DIRECTIVE: Transcribe each of the entries below line by line, with no change to any character.

RECORDS PROVIDED:

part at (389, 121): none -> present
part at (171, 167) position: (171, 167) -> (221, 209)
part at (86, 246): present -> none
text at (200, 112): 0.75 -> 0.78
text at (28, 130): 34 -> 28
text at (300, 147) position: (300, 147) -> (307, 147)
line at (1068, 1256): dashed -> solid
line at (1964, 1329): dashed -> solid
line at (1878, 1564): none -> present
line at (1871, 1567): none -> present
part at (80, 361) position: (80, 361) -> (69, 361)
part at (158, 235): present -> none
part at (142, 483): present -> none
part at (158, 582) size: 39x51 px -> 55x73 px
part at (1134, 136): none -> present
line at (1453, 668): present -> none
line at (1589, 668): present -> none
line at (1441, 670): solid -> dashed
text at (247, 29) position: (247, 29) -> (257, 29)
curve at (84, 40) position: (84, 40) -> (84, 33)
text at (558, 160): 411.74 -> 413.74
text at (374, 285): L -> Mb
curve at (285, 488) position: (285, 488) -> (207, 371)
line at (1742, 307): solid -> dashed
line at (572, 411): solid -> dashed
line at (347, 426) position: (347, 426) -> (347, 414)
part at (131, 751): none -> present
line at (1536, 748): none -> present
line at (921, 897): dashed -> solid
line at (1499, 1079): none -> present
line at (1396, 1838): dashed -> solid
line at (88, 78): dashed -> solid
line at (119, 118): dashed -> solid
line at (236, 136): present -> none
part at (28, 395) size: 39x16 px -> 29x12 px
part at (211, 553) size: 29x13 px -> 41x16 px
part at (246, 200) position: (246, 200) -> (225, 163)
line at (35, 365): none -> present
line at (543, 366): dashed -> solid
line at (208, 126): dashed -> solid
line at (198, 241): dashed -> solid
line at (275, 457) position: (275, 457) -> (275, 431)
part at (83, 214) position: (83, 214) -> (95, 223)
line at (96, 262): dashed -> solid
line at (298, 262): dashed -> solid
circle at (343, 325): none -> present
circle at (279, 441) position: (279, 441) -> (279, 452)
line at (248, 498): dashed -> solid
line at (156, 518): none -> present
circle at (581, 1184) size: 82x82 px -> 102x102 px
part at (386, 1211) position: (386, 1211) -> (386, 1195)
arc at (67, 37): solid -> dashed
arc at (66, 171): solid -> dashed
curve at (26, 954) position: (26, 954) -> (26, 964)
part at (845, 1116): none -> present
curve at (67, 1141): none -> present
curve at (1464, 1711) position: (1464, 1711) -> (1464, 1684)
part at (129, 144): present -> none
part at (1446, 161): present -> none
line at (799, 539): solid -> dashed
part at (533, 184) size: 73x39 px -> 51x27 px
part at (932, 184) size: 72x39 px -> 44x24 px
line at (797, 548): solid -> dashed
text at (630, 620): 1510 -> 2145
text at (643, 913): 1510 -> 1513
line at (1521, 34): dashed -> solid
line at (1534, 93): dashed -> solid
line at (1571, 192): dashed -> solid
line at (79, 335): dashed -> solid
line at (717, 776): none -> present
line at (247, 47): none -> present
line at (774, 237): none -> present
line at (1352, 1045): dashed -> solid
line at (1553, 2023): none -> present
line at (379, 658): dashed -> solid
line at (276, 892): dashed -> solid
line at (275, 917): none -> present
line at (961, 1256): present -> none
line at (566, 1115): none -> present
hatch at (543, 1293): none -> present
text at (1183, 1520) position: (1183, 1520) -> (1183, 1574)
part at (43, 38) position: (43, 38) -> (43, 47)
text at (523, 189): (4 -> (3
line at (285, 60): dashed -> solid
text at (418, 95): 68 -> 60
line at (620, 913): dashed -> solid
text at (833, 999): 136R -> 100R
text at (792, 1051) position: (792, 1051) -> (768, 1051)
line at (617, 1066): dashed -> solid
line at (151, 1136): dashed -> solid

CORRECT RESULT:
part at (389, 121): none -> present
part at (171, 167) position: (171, 167) -> (221, 209)
part at (86, 246): present -> none
text at (200, 112): 0.75 -> 0.78
text at (28, 130): 34 -> 28
text at (300, 147) position: (300, 147) -> (307, 147)
line at (1068, 1256): dashed -> solid
line at (1964, 1329): dashed -> solid
line at (1878, 1564): none -> present
line at (1871, 1567): none -> present
part at (80, 361) position: (80, 361) -> (69, 361)
part at (158, 235): present -> none
part at (142, 483): present -> none
part at (158, 582) size: 39x51 px -> 55x73 px
part at (1134, 136): none -> present
line at (1453, 668): present -> none
line at (1589, 668): present -> none
line at (1441, 670): solid -> dashed
text at (247, 29) position: (247, 29) -> (257, 29)
curve at (84, 40) position: (84, 40) -> (84, 33)
text at (558, 160): 411.74 -> 413.74
text at (374, 285): L -> Mb
curve at (285, 488) position: (285, 488) -> (207, 371)
line at (1742, 307): solid -> dashed
line at (572, 411): solid -> dashed
line at (347, 426) position: (347, 426) -> (347, 414)
part at (131, 751): none -> present
line at (1536, 748): none -> present
line at (921, 897): dashed -> solid
line at (1499, 1079): none -> present
line at (1396, 1838): dashed -> solid
line at (88, 78): dashed -> solid
line at (119, 118): dashed -> solid
line at (236, 136): present -> none
part at (28, 395) size: 39x16 px -> 29x12 px
part at (211, 553) size: 29x13 px -> 41x16 px
part at (246, 200) position: (246, 200) -> (225, 163)
line at (35, 365): none -> present
line at (543, 366): dashed -> solid
line at (208, 126): dashed -> solid
line at (198, 241): dashed -> solid
line at (275, 457) position: (275, 457) -> (275, 431)
part at (83, 214) position: (83, 214) -> (95, 223)
line at (96, 262): dashed -> solid
line at (298, 262): dashed -> solid
circle at (343, 325): none -> present
circle at (279, 441) position: (279, 441) -> (279, 452)
line at (248, 498): dashed -> solid
line at (156, 518): none -> present
circle at (581, 1184) size: 82x82 px -> 102x102 px
part at (386, 1211) position: (386, 1211) -> (386, 1195)
arc at (67, 37): solid -> dashed
arc at (66, 171): solid -> dashed
curve at (26, 954) position: (26, 954) -> (26, 964)
part at (845, 1116): none -> present
curve at (67, 1141): none -> present
curve at (1464, 1711) position: (1464, 1711) -> (1464, 1684)
part at (129, 144): present -> none
part at (1446, 161): present -> none
line at (799, 539): solid -> dashed
part at (533, 184) size: 73x39 px -> 51x27 px
part at (932, 184) size: 72x39 px -> 44x24 px
line at (797, 548): solid -> dashed
text at (630, 620): 1510 -> 2145
text at (643, 913): 1510 -> 1513
line at (1521, 34): dashed -> solid
line at (1534, 93): dashed -> solid
line at (1571, 192): dashed -> solid
line at (79, 335): dashed -> solid
line at (717, 776): none -> present
line at (247, 47): none -> present
line at (774, 237): none -> present
line at (1352, 1045): dashed -> solid
line at (1553, 2023): none -> present
line at (379, 658): dashed -> solid
line at (276, 892): dashed -> solid
line at (275, 917): none -> present
line at (961, 1256): present -> none
line at (566, 1115): none -> present
hatch at (543, 1293): none -> present
text at (1183, 1520) position: (1183, 1520) -> (1183, 1574)
part at (43, 38) position: (43, 38) -> (43, 47)
text at (523, 189): (4 -> (3
line at (285, 60): dashed -> solid
text at (418, 95): 68 -> 60
line at (620, 913): dashed -> solid
text at (833, 999): 136R -> 100R
text at (792, 1051) position: (792, 1051) -> (768, 1051)
line at (617, 1066): dashed -> solid
line at (151, 1136): dashed -> solid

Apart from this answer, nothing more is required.